Preparing for a coast-to-coast trip in the summer of 2015.
Eleven years ago, in the debut of Left Coast Pilot, I wrote about my experiences flying from California to West Virginia. I’m planning to do that trip again later this year, at my wife’s request—which makes it an appropriate time to review how previous trips went.
Back in 1999, I took a three-week vacation and spent it flying N5142L, a 1967 PA-28-180, from Modesto, Calif. to Parkersburg, W.V. (my parents’ hometown) and back, taking a southerly route over New Mexico, Arizona and Texas. In 2003, I made the same trip—but this time took a more northerly route with a stop to attend AirVenture.
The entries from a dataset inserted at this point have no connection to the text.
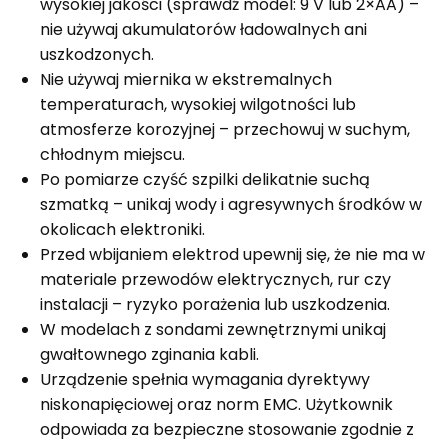
wysokiej jakości (sprawdź model: 9 V lub 2×AA) –
nie używaj akumulatorów ładowalnych ani
uszkodzonych.
Nie używaj miernika w ekstremalnych
temperaturach, wysokiej wilgotności lub
atmosferze korozyjnej – przechowuj w suchym,
chłodnym miejscu.
Po pomiarze czyść szpilki delikatnie suchą
szmatką – unikaj wody i agresywnych środków w
okolicach elektroniki.
Przed wbijaniem elektrod upewnij się, że nie ma w
materiale przewodów elektrycznych, rur czy
instalacji – ryzyko porażenia lub uszkodzenia.
W modelach z sondami zewnętrznymi unikaj
gwałtownego zginania kabli.
Urządzenie spełnia wymagania dyrektywy
niskonapięciowej oraz norm EMC. Użytkownik
odpowiada za bezpieczne stosowanie zgodnie z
Both times, I started my flight planning over a month before departure. For that first trip back East, I had to send away for a trip kit of paper charts—I got World Aeronautical Charts (WACs) and IFR Enroute charts for the entire route (plus extras to cover possible diversions) and either Sectional or Terminal Area Charts for every place I expected to land, plus approach plates.
The charts alone filled one of my bags, and a ritual at each overnight stop was sorting through them to find the charts I’d need for the next leg. One major problem was that all of my IFR charts expired during the trip, so I would check in at FBOs and pilot shops along the way, buying new charts when I could find them.
In 2003, I had a slightly more sophisticated setup. I was flying a 1973 PA-28R-200, and I’d just bought a Motion Computing M1200 Tablet PC, which was sort of an early version of what Microsoft now sells as the Surface tablet. I had Jeppesen’s JeppView and FliteMap software installed on the tablet, which gave me an electronic database containing the equivalent of all the paper charts I carried back in 1999.